» **Exercise description**:
Using the entries that follow, write out the line containing "middle mcp: (60, 104)", the line containing "pinky pip: (145, 119)", and every line between them, exactly and nothing else.

» **Stored data**:
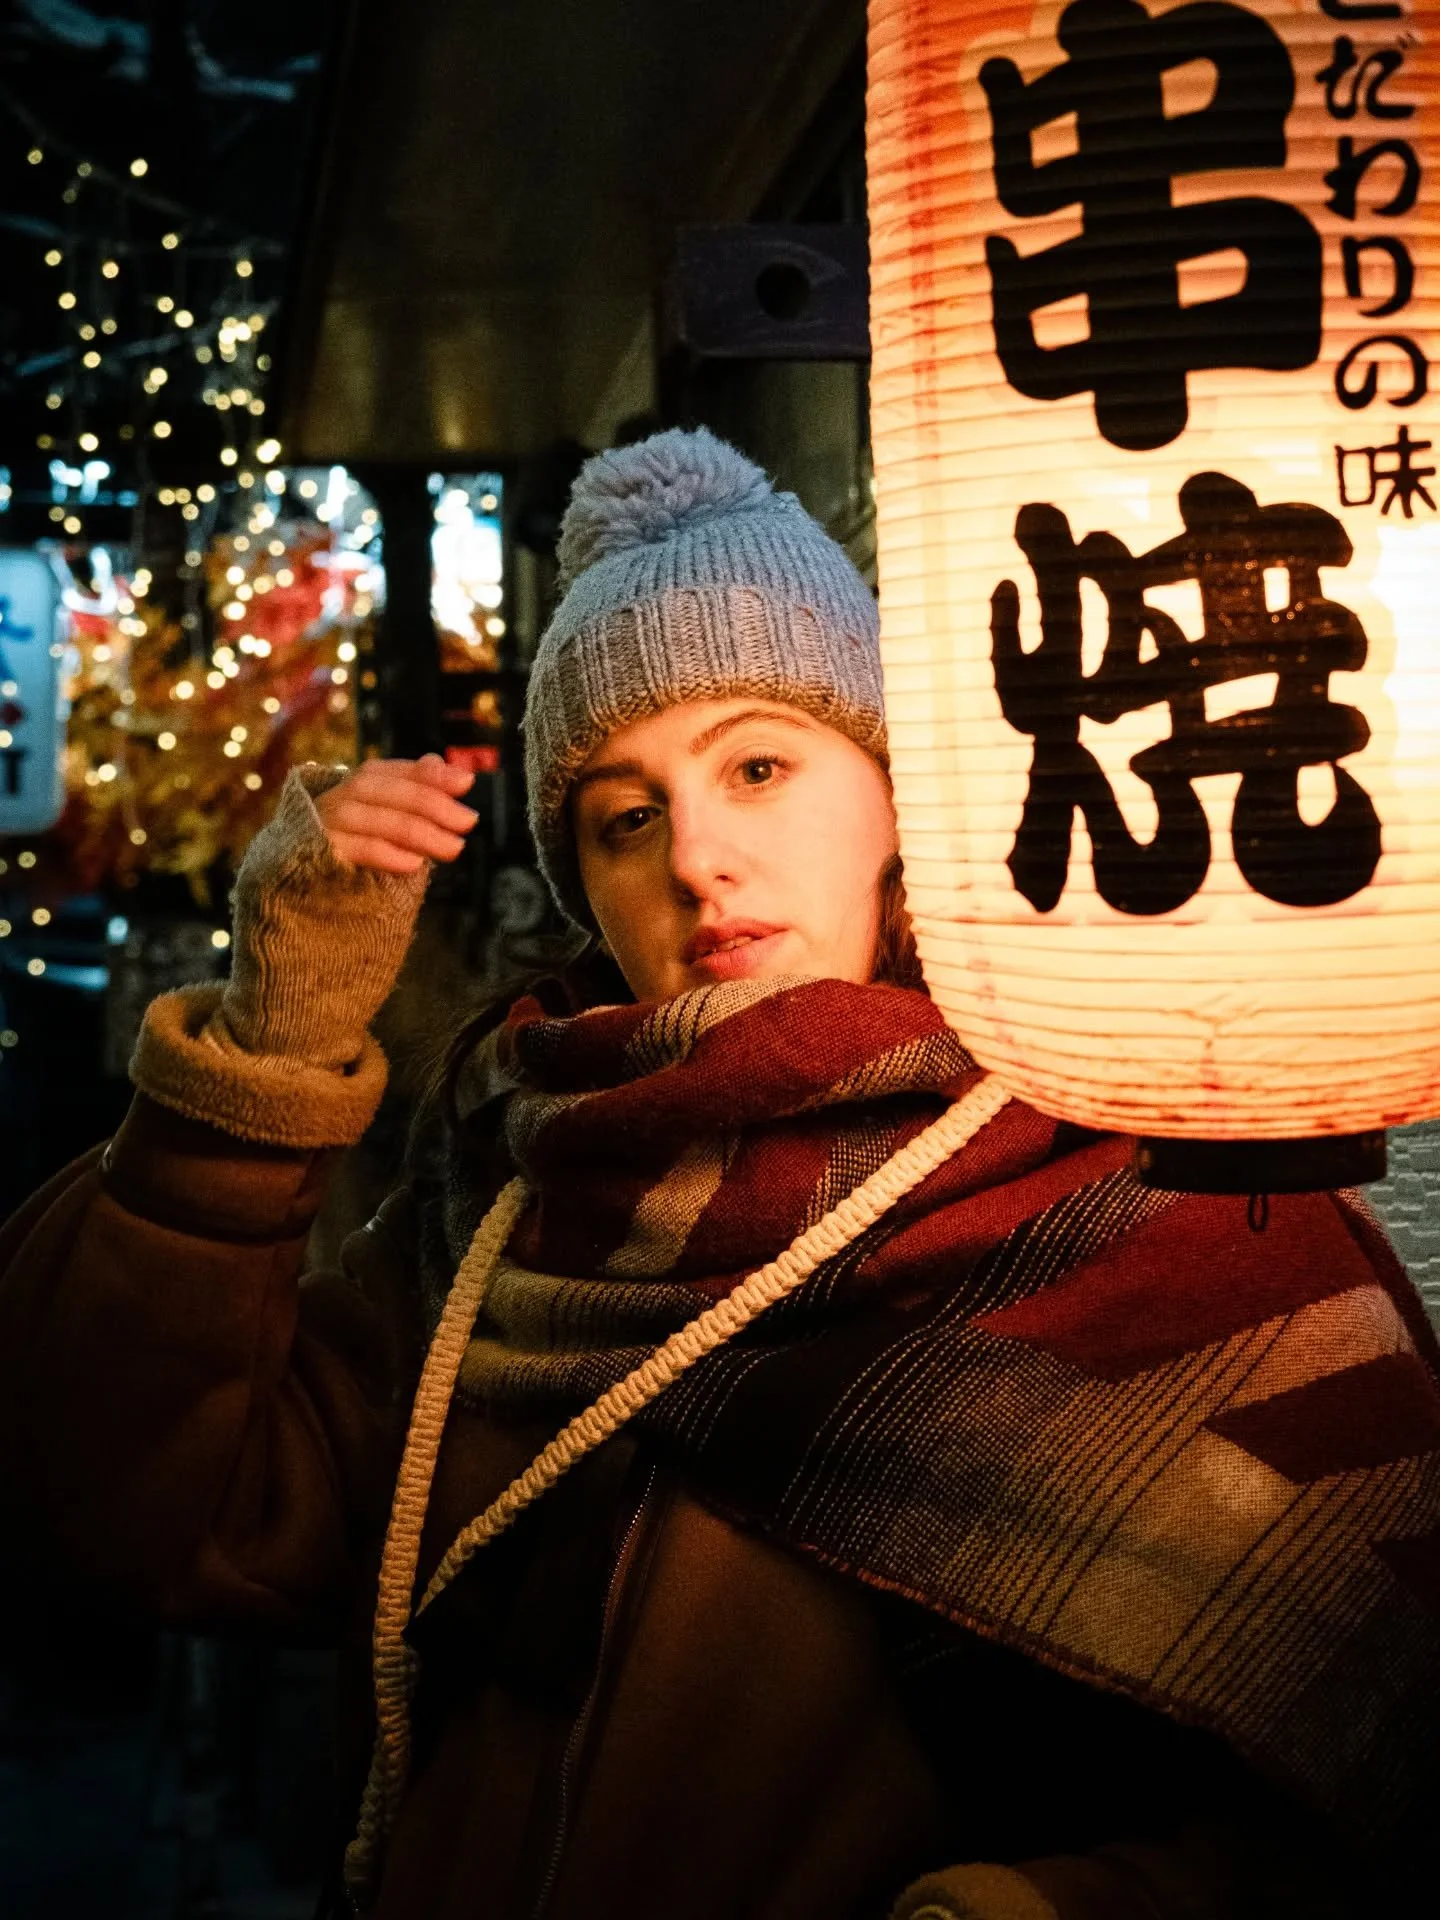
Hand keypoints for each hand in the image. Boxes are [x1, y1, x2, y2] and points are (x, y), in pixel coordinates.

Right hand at [313, 754, 478, 873]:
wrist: (301, 882)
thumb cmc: (355, 846)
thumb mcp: (390, 819)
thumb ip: (415, 791)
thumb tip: (447, 766)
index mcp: (360, 784)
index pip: (398, 771)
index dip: (432, 775)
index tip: (466, 783)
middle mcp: (340, 796)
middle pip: (386, 790)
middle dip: (432, 804)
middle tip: (468, 821)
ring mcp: (325, 823)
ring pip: (373, 818)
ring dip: (417, 831)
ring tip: (453, 848)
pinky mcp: (316, 852)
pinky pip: (353, 849)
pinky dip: (386, 854)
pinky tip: (415, 864)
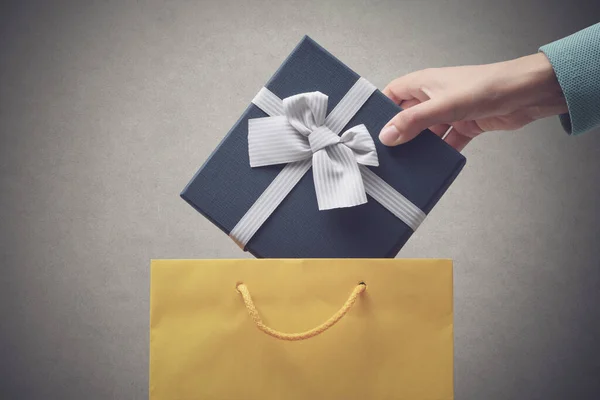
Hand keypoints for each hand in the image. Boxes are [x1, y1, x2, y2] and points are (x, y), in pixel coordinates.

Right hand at [379, 53, 567, 150]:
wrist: (528, 94)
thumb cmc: (486, 87)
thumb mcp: (443, 106)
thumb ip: (413, 121)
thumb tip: (386, 136)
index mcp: (424, 83)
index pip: (393, 94)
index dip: (381, 109)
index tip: (370, 130)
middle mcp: (434, 96)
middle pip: (409, 116)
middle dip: (400, 134)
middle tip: (387, 154)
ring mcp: (450, 111)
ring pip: (428, 132)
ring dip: (422, 147)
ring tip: (409, 165)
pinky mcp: (466, 124)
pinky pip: (449, 141)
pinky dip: (444, 153)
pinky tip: (437, 166)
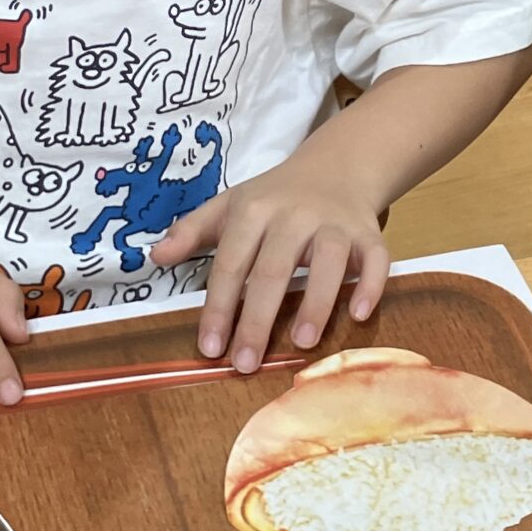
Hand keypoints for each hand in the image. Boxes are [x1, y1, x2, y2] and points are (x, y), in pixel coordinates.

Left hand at [153, 155, 390, 372]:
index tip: (210, 347)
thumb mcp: (229, 205)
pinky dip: (370, 285)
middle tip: (247, 362)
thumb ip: (192, 231)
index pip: (231, 263)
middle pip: (273, 269)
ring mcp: (335, 223)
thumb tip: (156, 256)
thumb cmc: (276, 197)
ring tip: (302, 342)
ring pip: (328, 262)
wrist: (336, 167)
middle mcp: (294, 214)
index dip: (218, 306)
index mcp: (254, 209)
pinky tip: (357, 314)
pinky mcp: (368, 233)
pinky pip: (375, 259)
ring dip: (315, 302)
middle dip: (257, 319)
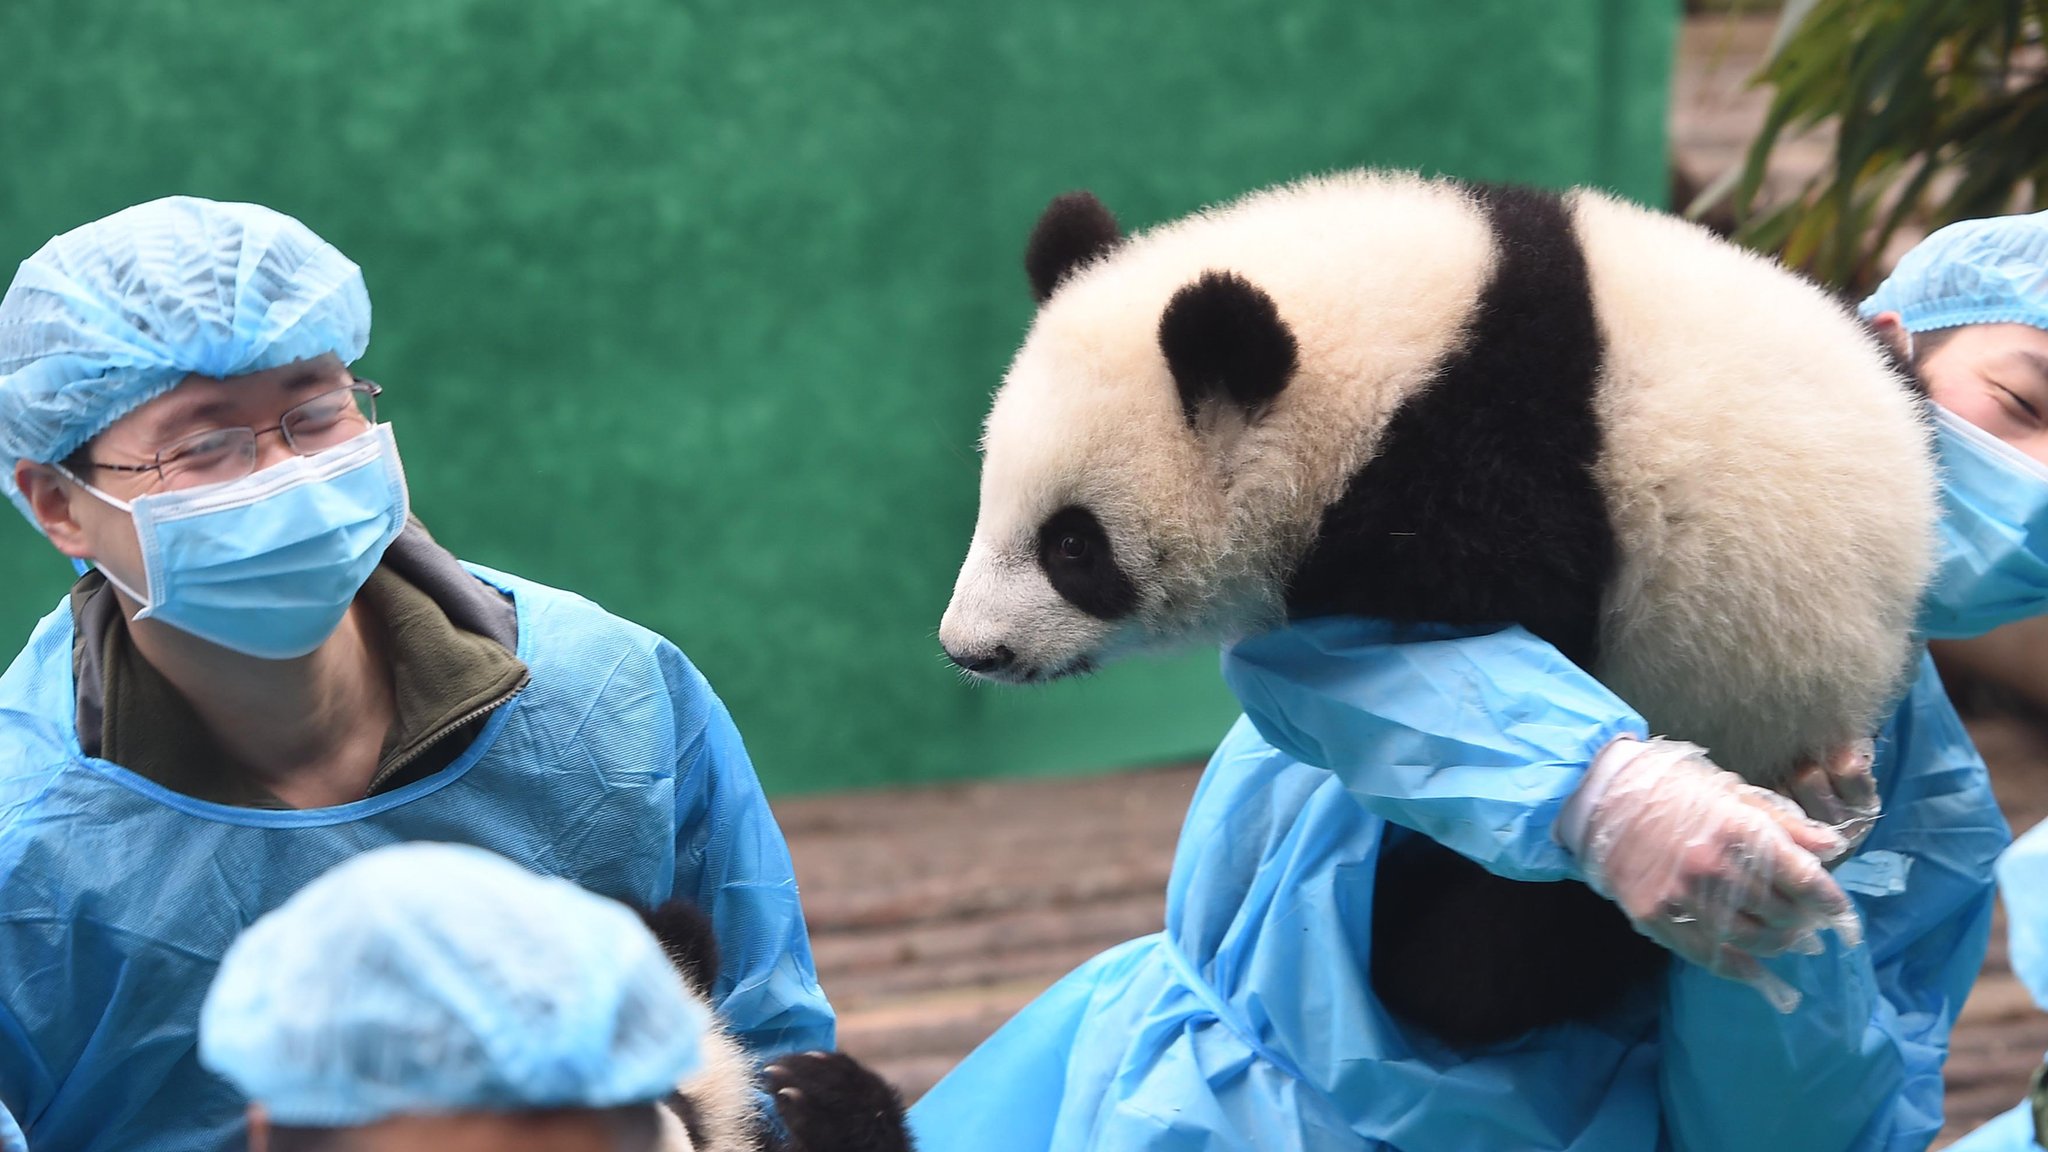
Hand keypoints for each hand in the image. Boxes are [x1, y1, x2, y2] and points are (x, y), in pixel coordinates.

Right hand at [1558, 738, 1862, 1011]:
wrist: (1602, 797)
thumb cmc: (1672, 789)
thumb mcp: (1732, 792)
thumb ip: (1784, 823)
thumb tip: (1833, 848)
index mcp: (1739, 831)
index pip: (1805, 880)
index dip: (1830, 901)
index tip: (1839, 911)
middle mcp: (1715, 867)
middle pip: (1783, 914)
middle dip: (1804, 922)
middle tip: (1809, 923)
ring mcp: (1684, 896)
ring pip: (1753, 939)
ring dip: (1779, 945)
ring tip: (1788, 941)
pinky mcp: (1656, 917)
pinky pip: (1710, 955)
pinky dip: (1741, 969)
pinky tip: (1758, 972)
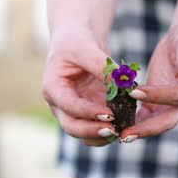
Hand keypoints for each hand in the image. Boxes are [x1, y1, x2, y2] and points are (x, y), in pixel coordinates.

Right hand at [42, 24, 116, 145]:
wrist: (77, 41)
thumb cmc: (77, 40)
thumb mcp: (87, 48)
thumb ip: (103, 67)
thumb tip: (123, 86)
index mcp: (53, 87)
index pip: (68, 106)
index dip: (88, 112)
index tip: (110, 115)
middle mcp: (60, 104)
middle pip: (72, 127)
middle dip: (92, 132)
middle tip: (114, 131)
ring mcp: (73, 111)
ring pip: (83, 134)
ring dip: (101, 136)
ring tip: (121, 132)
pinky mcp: (87, 112)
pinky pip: (96, 127)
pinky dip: (109, 130)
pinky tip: (125, 126)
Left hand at [119, 25, 177, 142]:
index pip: (175, 97)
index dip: (155, 95)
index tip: (133, 92)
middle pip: (166, 121)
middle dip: (145, 129)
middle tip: (125, 136)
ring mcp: (172, 109)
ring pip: (154, 125)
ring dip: (137, 131)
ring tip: (117, 136)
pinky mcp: (158, 107)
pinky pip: (145, 119)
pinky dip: (132, 122)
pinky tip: (116, 125)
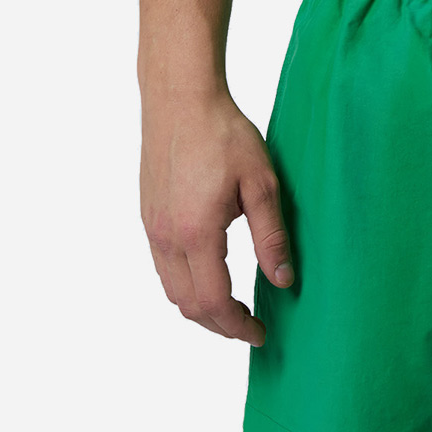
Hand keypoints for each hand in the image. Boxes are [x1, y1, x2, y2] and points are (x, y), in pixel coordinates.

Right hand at [140, 91, 293, 345]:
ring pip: (171, 290)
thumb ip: (271, 235)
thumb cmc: (224, 133)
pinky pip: (162, 267)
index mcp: (196, 233)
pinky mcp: (148, 215)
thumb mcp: (261, 182)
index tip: (261, 333)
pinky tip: (209, 273)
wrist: (181, 99)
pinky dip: (185, 284)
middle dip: (219, 324)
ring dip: (199, 307)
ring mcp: (152, 228)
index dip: (237, 326)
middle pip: (188, 305)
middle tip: (250, 325)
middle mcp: (166, 238)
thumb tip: (283, 280)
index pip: (213, 302)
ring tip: (231, 306)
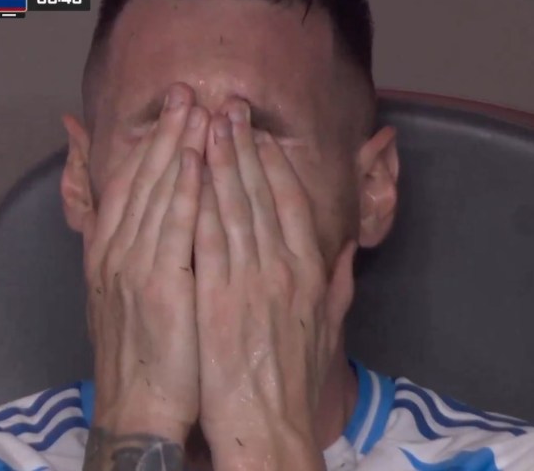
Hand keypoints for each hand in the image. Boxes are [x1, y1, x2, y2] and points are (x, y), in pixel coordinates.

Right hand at [82, 83, 209, 468]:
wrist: (138, 407)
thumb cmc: (144, 358)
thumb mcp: (127, 301)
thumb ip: (140, 257)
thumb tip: (148, 226)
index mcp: (110, 254)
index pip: (129, 186)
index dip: (151, 146)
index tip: (172, 113)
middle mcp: (115, 252)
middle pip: (142, 179)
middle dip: (165, 132)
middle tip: (184, 91)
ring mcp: (133, 265)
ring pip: (157, 192)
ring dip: (177, 146)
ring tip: (196, 107)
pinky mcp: (157, 283)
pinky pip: (174, 224)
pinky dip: (184, 186)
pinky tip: (198, 157)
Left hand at [193, 100, 357, 469]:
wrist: (266, 427)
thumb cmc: (291, 383)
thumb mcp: (326, 330)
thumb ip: (337, 284)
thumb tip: (345, 249)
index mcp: (309, 273)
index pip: (290, 203)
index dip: (273, 164)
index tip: (259, 135)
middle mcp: (283, 268)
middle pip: (260, 193)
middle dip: (242, 145)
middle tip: (228, 106)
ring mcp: (249, 281)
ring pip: (232, 206)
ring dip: (218, 159)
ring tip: (206, 121)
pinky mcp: (217, 297)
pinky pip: (207, 237)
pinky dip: (199, 199)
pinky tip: (187, 170)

» **Answer for the task**:
middle mcp: (60, 104)
middle pip: (72, 127)
middle dip: (92, 132)
middle tip: (114, 131)
ring mcp: (73, 111)
ring pip: (83, 134)
ring dip: (101, 136)
ring tip: (121, 132)
pinky mcp: (87, 112)
pinky pip: (96, 127)
pinky dip: (109, 130)
pinky tip: (125, 126)
Left hand at [119, 25, 177, 142]:
index pip: (175, 97)
index dip: (155, 95)
index tip: (133, 92)
middle pip: (166, 121)
middle dip: (145, 129)
middle tip: (125, 136)
ring mcp: (172, 109)
ring pip: (154, 125)
ring dip: (137, 131)
ring tip: (117, 136)
pinky mcp: (158, 107)
pinky pip: (145, 119)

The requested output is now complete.